There are various options for devices to make your penis erect after phalloplasty. Hydraulic erectile prosthesis (e.g., Dynaflex, CXM)
involves a pump that moves liquid from a central reservoir (usually in the abdomen) into an inflatable chamber in the penis. Alternatively,
a flexible rod can be inserted.
Vaginal removal or closure and urethral lengthening
F.T.M. vaginal surgery can involve removal of the vagina (colpectomy) or closure of the
vagina (colpocleisis). In colpectomy, the entire vagina is removed, usually at the same time as removal of the uterus and cervix.
In colpocleisis, the lining of the vagina is removed and the muscles surrounding the vagina are stitched together to close it.
Closure/removal of the vagina and urethral lengthening are a necessary part of phalloplasty, but are optional in metaidoioplasty. They
are usually done together because the lining of the vagina is typically used to make the urethral extension. If you're not planning to have
urethral lengthening, you can have colpectomy or colpocleisis done separately (usually at the same time as removal of the
uterus/ovaries).
Scrotoplasty
Male testicles hang in a pouch of skin called the scrotum. The scrotum and testicles provides a significant part of the bulge when men
wear underwear or swim trunks. F.T.M.s who identify as men may want a scrotum constructed
to help with passing, and/or because having a scrotum is part of their self-image as a man.

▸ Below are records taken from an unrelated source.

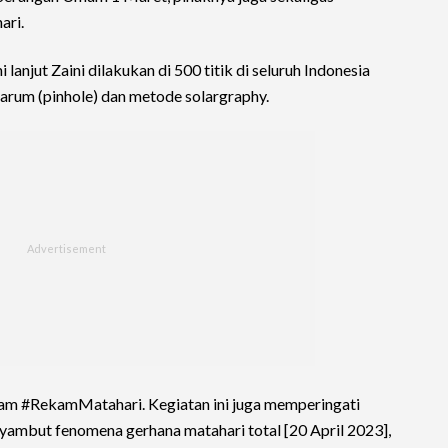
ri.
lanjut Zaini dilakukan di 500 titik di seluruh Indonesia
rum (pinhole) dan metode solargraphy.
ram #RekamMatahari. Kegiatan ini juga memperingati
ambut fenomena gerhana matahari total [20 April 2023],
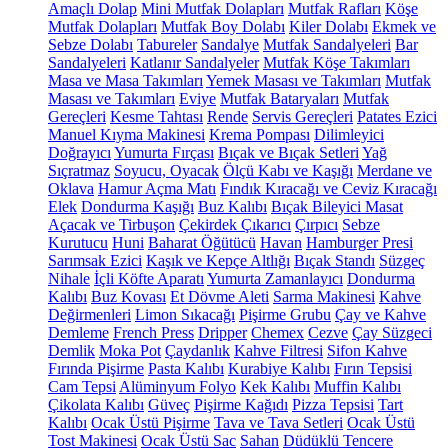
Amaçlı Dolap
Mini Mutfak Dolapları
Mutfak Rafları
Köşe
Mutfak Dolapları
Mutfak Boy Dolabı
Kiler Dolabı
Ekmek ve
Sebze Dolabı
Tabureler
Sandalye
Mutfak Sandalyeleri
Bar
Sandalyeleri
Katlanır Sandalyeler
Mutfak Köşe Takımları
Masa ve Masa Takımları
Yemek Masası ve Takımları
Mutfak
Masası ve Takımları
Eviye
Mutfak Bataryaları
Mutfak
Gereçleri
Kesme Tahtası
Rende
Servis Gereçleri
Patates Ezici
Manuel Kıyma Makinesi
Krema Pompası
Dilimleyici
Doğrayıcı
Yumurta Fırçası
Bıçak ve Bıçak Setleri
Yağ
Sıçratmaz
Soyucu, Oyacak
Ölçü Kabı ve Kaşığı
Merdane ve
Oklava
Hamur Açma Matı
Fındık Kıracağı ve Ceviz Kıracağı
Elek
Dondurma Kaşığı
Buz Kalıbı
Bıçak Bileyici Masat
Açacak ve Tirbuşon
Çekirdek Çıkarıcı
Çırpıcı
Sebze
Kurutucu
Huni
Baharat Öğütücü
Havan
Hamburger Presi
Sarımsak Ezici
Kaşık ve Kepçe Altlığı
Bıçak Standı
Süzgeç
Nihale
İçli Köfte Aparatı
Yumurta Zamanlayıcı
Dondurma
Kalıbı
Buz Kovası
Et Dövme Aleti
Sarma Makinesi
Kahve
Değirmenleri
Limon Sıkacağı
Pişirme Grubu
Çay ve Kahve
Demleme
French Press
Dripper
Chemex
Cezve
Çay Süzgeci
Demlik
Moka Pot
Çaydanlık
Kahve Filtresi
Sifon Kahve
Fırında Pişirme
Pasta Kalıbı
Kurabiye Kalıbı
Fırın Tepsisi
Cam Tepsi
Alüminyum Folyo
Kek Kalıbı
Muffin Kalıbı
Çikolata Kalıbı
Güveç
Pişirme Kağıdı
Pizza Tepsisi
Tart
Kalıbı
Ocak Üstü Pişirme
Tava ve Tava Setleri
Ocak Üstü
Tost Makinesi
Ocak Üstü Sac
Sahan
Düdüklü Tencere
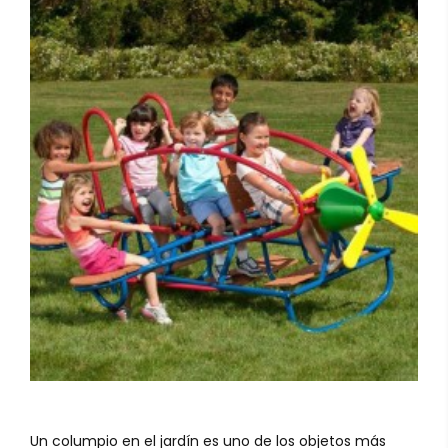
Un columpio en el jardín es uno de los objetos más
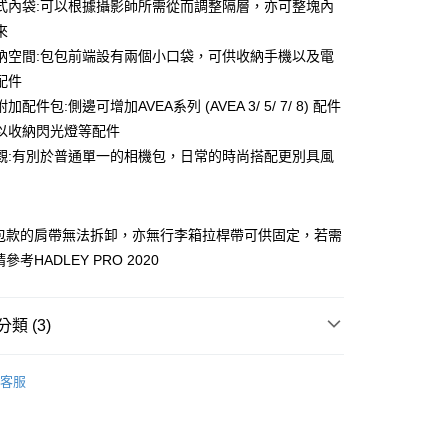
 0 利率 每期
NT$908
21家銀行
式內袋:可以根據攝影師所需從而調整隔層，亦可整塊內
庫商業銀行
第一商業銀行
業儲蓄銀行
台北富邦商業銀行
業銀行
彰化商業銀行
來
庫商業銀行
第一商業銀行
華商業銀行
兆豐國際商業銀行
業儲蓄銀行
台北富邦商業銀行
納空間:包包前端設有兩個小口袋，可供收納手機以及電
業銀行
彰化商業銀行
小企業銀行
台中商業銀行
華商業銀行
兆豐國際商業銀行
業儲蓄銀行
台北富邦商業銀行
配件
台灣）商業銀行
華泰商業銀行
小企業銀行
台中商業銀行
華商業銀行
兆豐國際商業銀行
業銀行
遠東國際商業銀行
配件包:側邊可增加AVEA系列 (AVEA 3/ 5/ 7/ 8) 配件
台灣）商業銀行
華泰商業銀行
小企業銀行
台中商業銀行
業銀行
永豐商業銀行
以收納閃光燈等配件
業銀行
遠東國際商業銀行
台灣）商業銀行
華泰商業銀行
業銀行
星展（台灣）商業銀行
業銀行
永豐商業銀行
觀:有別於普通單一的相機包，日常的時尚搭配更別具風
業銀行
遠東國際商業銀行
際商業銀行
中國信託商業銀行
業銀行
星展（台灣）商業銀行
業銀行
永豐商業銀行
天信用卡公司
y
際商業銀行
中國信託商業銀行
業銀行
星展（台灣）商業銀行
天信用卡公司
際商業銀行
中國信託商業銀行
此包款的肩帶無法拆卸，亦無行李箱拉桿帶可供固定，若需
天信用卡公司
參考HADLEY PRO 2020
享後付
類 (3)
FTEE先享後付」】
先享後付是「在收到商品之後才付款」的支付方式。 讓您購物簡單
品牌
Billingham
心！
客服
材專區｜
相機包/背帶
：不需註冊會員、不需綁卡、不需儲值。
：只要手機號碼，簡訊認證，即可結帳。
惠【攝影器材系列】
Billingham 攝影包↘全館95折
：先確認商品／服務後，再付款。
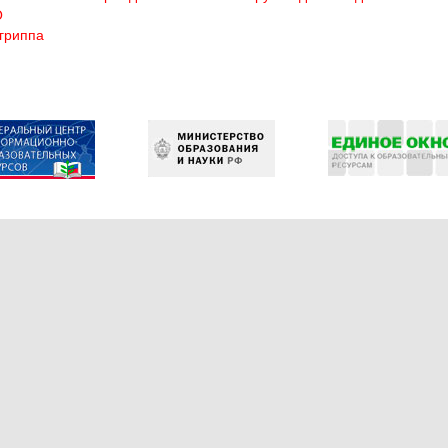
О
гриппа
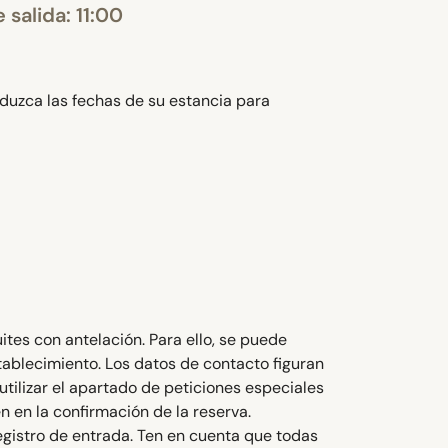
 salida: 11:00
oduzca las fechas de su estancia para
ites con antelación. Para ello, se puede
stablecimiento. Los datos de contacto figuran
utilizar el apartado de peticiones especiales
 en la confirmación de la reserva.
egistro de entrada. Ten en cuenta que todas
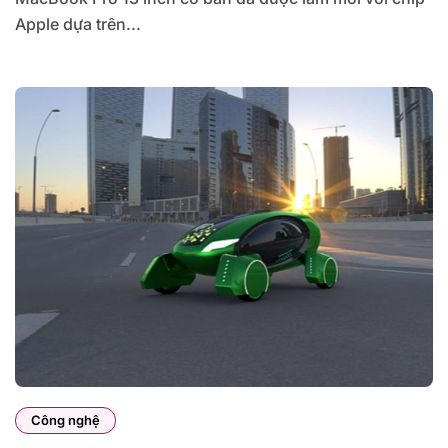
Apple dựa trên...
Công nghệ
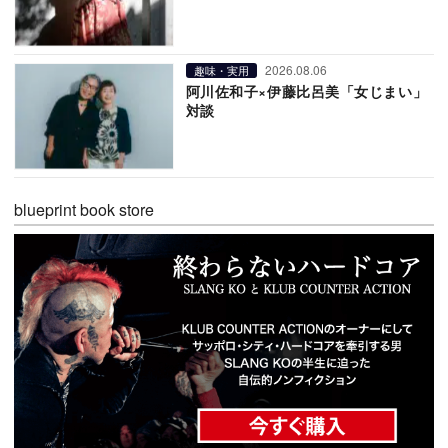
2026.08.06
趣味・実用
阿川佐和子×伊藤比呂美「女じまい」
対談
blueprint book store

Scrotoplasty can be done by a urologist or plastic surgeon at the same time as metaidoioplasty/phalloplasty or as a later stage. Vaginal
removal or closure must be done first. The outer labia are used to create two pouches, joined in the middle over the former opening of your
vagina.
After the tissue is stable, silicone implants are placed inside the pouches to simulate testicles. At first the scrotal skin looks oddly
tight, but over time the weight of the implants stretch out the scrotal skin to create a more natural appearance.
What to expect before and after F.T.M. genital surgery
Vaginal closure is a relatively simple surgery, but all other F.T.M. genital surgeries
are major procedures that require more complex care before and after surgery. As most
F.T.M.s have a group of genital surgeries done together, the information below describes
what to expect in the typical groupings of genital surgeries.
At the hospital
If you are getting a metaidoioplasty you will be admitted to hospital the same day as surgery. You may be asked to come in a day earlier
to get blood work done and go over the instructions for surgery.
Special preparation for phalloplasty
If you are having phalloplasty, there are two special issues that need to be addressed months in advance of your surgery.
Removal of hair on graft sites
Ask your surgeon whether or not you need to have electrolysis to remove hair on any of the donor sites. Electrolysis is usually optional
for the skin that will be used to form the shaft of the penis, but mandatory for skin that will be used to lengthen your urethra (as hairs
can promote infections and urinary tract stones). Some surgeons require electrolysis to be completed at least 3 months before
phalloplasty.
Quitting smoking
Smoking affects wound healing, skin quality, and other aspects of healing after surgery, so surgeons strongly encourage their patients
to quit well in advance of surgery. With all types of surgery, the surgeon will ask you whether you smoke as part of the initial
consultation (see Getting Surgery, available from the Transgender Health Program). With phalloplasty, it is mandatory that you quit several
months before surgery. You will not be considered for phalloplasty if you smoke or if your surgeon thinks it is likely you will start
smoking soon after surgery, because the likelihood of your new penis dying is much higher if you smoke.